D’une part, ce palmier à sève sucrée fut largement exploité pour produire un alcool de palme et du miel de palme (et pour cela décapité, donc mis à mort) et d’autre part, l’agriculture a fait disparaître les plaines où il pouvait se régénérer, ajouté à cela,  l’introduction du rat domestique qui se nourrit de sa moelle : cette population de palmier est devenue fragile, notamment du fait de sa lenteur à croître et à se multiplier, et à cause de l’amenuisement de son milieu de vie. Espèce menacée d’extinction, le cocotier du Chili est sur liste rouge de l’UICN.

Il est bien difficile pour des espèces qui vivent et se reproduisent sur plus de mille ans de survivre à l’homme… encore aujourd’hui un quota de cocotier du Chili peut être prélevé chaque année à condition d’en replanter 10 fois plus : comme si repiquer quelques plantes juvéniles était suffisant pour remplacer un arbre plusieurs fois centenaire...

2 ravageurs importants de Jubaea chilensis qui touchent également d’autres palmiers

Le papillon du palmier

Le papillon du palmier (Paysandia archon) a été introduit par exportation de végétaux provenant d’Argentine et ne connaît aucun prédateur ou régulateur naturels en Europe.
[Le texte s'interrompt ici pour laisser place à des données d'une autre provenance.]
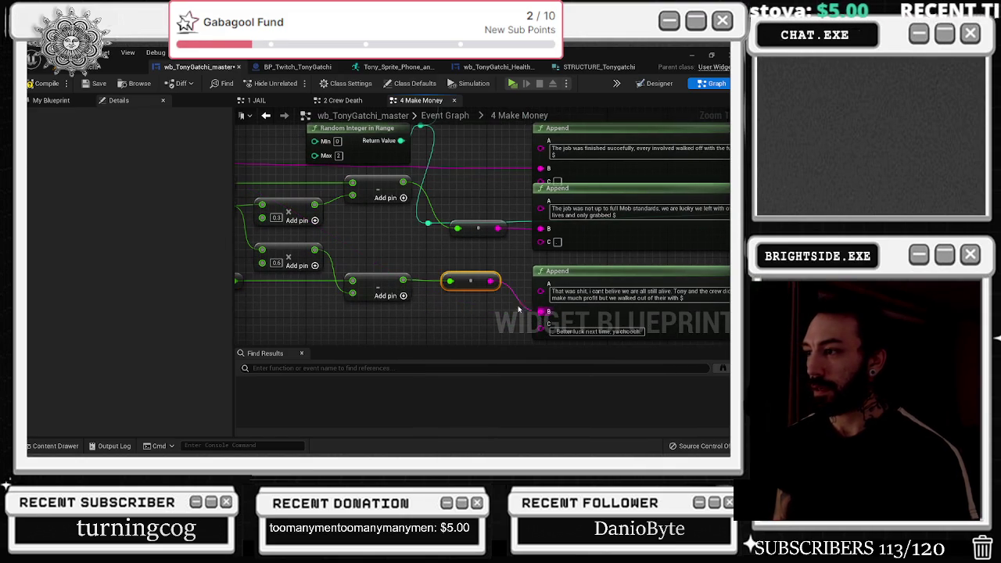
{"action": "scroll", "coordinate": [463, 271], "scroll_direction": "down", "scroll_amount": 3}
{"action": "scroll", "coordinate": [472, 239], "scroll_direction": "up", "scroll_amount": 2}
Il s’attaque aux palmiers et finit par les tuer. Sa chenille, longue jusqu’à 8 cm se développe durant 18 à 24 mois, forant une galerie destructrice dans le stipe et les rachis des palmiers avant de de se transformer en papillon (de mai à septembre) de 11 cm de large, brun et orange ; ses ailes postérieures sont orangées avec une grande tache noire à ocelles blancs.

Généralement, ces papillons pondent de nombreux œufs sur un même palmier et les ravages ne se voient que plusieurs mois après (palmes jaunissantes, présence de trous et de sciure). Si rien n’est entrepris pour lutter, l’issue à long terme est souvent fatale, d’autant que les papillons naissants repondent. Il y a théoriquement obligation de détruire ou de soigner un palmier infecté.

Pour les particuliers, en dehors d’une lutte mécanique par curetage un peu compliquée  sur un grand sujet, le seul traitement possible pour essayer de sauver son palmier est sous forme d’une lutte biologique annuelle, à l’aide de nématodes parasites (Steinernema carpocapsae) : 2 traitements sont préconisés entre juin et juillet et 2 entre septembre et octobre.

Le papillon archon n’est heureusement pas encore présent partout en France.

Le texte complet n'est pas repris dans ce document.